Excerpts from a dataset:

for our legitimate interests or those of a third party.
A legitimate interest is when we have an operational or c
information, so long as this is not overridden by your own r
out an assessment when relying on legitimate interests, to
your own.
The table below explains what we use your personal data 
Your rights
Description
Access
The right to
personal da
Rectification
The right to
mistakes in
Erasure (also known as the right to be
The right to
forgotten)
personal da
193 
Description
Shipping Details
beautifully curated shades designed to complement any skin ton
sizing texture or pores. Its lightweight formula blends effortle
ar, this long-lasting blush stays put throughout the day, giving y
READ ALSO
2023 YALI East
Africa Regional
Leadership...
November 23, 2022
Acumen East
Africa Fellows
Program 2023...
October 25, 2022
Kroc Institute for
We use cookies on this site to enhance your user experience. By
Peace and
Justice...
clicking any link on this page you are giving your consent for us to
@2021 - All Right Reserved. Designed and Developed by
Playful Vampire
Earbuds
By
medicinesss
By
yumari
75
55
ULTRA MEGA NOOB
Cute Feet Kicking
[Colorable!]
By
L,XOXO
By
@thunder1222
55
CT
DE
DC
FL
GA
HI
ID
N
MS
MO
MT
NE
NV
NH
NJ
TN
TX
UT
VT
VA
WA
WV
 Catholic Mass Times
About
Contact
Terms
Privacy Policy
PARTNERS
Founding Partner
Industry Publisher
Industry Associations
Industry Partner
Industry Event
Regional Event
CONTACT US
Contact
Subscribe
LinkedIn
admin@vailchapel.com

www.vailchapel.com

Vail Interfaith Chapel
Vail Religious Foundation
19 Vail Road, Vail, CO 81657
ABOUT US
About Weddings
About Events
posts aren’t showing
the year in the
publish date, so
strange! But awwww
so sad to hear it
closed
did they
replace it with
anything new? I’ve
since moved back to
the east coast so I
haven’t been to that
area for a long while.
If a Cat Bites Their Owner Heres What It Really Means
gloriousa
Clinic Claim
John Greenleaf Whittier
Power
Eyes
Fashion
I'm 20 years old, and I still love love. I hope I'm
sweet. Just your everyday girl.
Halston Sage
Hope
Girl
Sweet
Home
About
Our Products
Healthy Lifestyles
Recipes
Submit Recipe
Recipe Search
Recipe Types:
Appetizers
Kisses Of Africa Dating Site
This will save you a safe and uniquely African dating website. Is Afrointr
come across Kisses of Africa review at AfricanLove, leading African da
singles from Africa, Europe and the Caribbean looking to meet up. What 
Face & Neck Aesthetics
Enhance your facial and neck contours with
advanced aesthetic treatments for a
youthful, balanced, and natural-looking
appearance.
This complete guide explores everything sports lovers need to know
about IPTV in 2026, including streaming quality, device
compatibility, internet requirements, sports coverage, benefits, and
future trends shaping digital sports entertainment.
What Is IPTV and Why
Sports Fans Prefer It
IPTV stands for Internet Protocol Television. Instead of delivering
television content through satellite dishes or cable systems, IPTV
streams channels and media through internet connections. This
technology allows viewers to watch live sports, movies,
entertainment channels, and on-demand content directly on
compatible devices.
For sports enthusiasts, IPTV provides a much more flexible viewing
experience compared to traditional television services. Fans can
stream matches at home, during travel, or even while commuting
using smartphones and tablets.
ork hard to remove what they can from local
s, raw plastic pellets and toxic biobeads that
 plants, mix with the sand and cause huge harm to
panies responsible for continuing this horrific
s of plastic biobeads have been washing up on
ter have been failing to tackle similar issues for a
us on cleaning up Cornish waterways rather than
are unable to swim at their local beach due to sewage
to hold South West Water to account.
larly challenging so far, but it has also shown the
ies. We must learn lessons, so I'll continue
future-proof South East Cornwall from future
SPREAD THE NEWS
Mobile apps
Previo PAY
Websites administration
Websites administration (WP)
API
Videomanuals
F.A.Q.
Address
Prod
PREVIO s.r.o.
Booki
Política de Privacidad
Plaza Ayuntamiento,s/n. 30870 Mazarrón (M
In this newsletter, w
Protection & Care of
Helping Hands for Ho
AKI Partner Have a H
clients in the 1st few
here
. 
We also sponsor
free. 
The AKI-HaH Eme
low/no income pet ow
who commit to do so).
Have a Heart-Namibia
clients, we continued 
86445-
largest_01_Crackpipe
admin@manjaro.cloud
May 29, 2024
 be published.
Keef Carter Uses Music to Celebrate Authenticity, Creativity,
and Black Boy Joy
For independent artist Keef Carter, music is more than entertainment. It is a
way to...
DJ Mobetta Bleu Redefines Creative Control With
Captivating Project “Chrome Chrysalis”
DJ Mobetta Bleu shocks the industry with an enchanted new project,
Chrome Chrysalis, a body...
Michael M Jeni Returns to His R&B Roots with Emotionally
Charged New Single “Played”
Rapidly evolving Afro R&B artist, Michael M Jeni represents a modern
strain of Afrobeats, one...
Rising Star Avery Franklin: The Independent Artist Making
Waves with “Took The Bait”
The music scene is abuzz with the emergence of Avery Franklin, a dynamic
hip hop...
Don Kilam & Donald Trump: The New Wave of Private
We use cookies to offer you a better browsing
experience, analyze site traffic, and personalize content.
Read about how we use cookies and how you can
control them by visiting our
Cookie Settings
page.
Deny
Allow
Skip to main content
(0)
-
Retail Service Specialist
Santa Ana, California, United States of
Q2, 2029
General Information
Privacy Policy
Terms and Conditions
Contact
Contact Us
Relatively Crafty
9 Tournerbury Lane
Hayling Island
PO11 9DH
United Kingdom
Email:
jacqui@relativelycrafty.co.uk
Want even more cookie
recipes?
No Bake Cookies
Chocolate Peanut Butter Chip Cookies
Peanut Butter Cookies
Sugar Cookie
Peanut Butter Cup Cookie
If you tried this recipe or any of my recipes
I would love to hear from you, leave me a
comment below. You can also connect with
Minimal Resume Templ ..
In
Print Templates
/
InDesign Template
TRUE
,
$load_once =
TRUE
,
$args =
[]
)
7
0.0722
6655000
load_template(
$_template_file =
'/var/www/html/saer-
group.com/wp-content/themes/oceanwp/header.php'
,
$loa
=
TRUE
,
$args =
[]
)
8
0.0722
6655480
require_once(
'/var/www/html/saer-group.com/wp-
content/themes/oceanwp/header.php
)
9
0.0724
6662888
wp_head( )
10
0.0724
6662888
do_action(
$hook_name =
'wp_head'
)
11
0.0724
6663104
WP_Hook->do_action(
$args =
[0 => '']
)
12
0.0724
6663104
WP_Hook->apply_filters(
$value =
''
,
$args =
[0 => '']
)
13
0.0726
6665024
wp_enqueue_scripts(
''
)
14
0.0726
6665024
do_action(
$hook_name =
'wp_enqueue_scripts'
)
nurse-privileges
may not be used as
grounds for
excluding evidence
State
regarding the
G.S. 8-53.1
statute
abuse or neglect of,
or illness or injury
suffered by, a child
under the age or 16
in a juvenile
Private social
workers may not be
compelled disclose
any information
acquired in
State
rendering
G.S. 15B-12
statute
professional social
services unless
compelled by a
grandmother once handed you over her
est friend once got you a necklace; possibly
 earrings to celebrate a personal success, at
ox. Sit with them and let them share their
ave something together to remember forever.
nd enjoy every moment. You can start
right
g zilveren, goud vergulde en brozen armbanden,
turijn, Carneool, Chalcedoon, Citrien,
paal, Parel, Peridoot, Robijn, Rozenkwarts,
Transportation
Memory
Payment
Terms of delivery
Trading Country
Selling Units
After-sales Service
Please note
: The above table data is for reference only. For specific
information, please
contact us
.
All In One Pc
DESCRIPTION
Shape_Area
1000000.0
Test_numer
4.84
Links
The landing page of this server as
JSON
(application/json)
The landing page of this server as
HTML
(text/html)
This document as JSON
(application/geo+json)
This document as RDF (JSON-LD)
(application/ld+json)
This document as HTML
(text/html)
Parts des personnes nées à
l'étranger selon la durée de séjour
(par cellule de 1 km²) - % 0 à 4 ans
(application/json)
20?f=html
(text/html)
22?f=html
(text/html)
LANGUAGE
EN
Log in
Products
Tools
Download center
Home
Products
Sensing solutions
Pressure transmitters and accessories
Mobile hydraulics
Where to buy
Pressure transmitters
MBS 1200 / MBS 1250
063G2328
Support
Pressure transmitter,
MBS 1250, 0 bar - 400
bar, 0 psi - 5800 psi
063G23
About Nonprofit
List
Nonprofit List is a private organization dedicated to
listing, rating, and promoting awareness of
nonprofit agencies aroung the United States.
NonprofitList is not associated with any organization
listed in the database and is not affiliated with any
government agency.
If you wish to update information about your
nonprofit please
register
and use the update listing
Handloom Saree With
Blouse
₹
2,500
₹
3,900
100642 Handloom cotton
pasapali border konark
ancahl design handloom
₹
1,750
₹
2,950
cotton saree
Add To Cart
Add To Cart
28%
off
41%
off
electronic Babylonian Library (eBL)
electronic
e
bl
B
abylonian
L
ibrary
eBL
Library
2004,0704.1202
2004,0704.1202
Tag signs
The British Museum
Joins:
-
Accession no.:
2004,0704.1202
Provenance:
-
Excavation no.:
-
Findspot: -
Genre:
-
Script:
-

= JOB ITEM =
Please show, exactly as written, every line above that contains the word "been".

= TASK RESPONSE =
haven’t been to that
s of plastic biobeads have been washing up on
ter have been failing to tackle similar issues for a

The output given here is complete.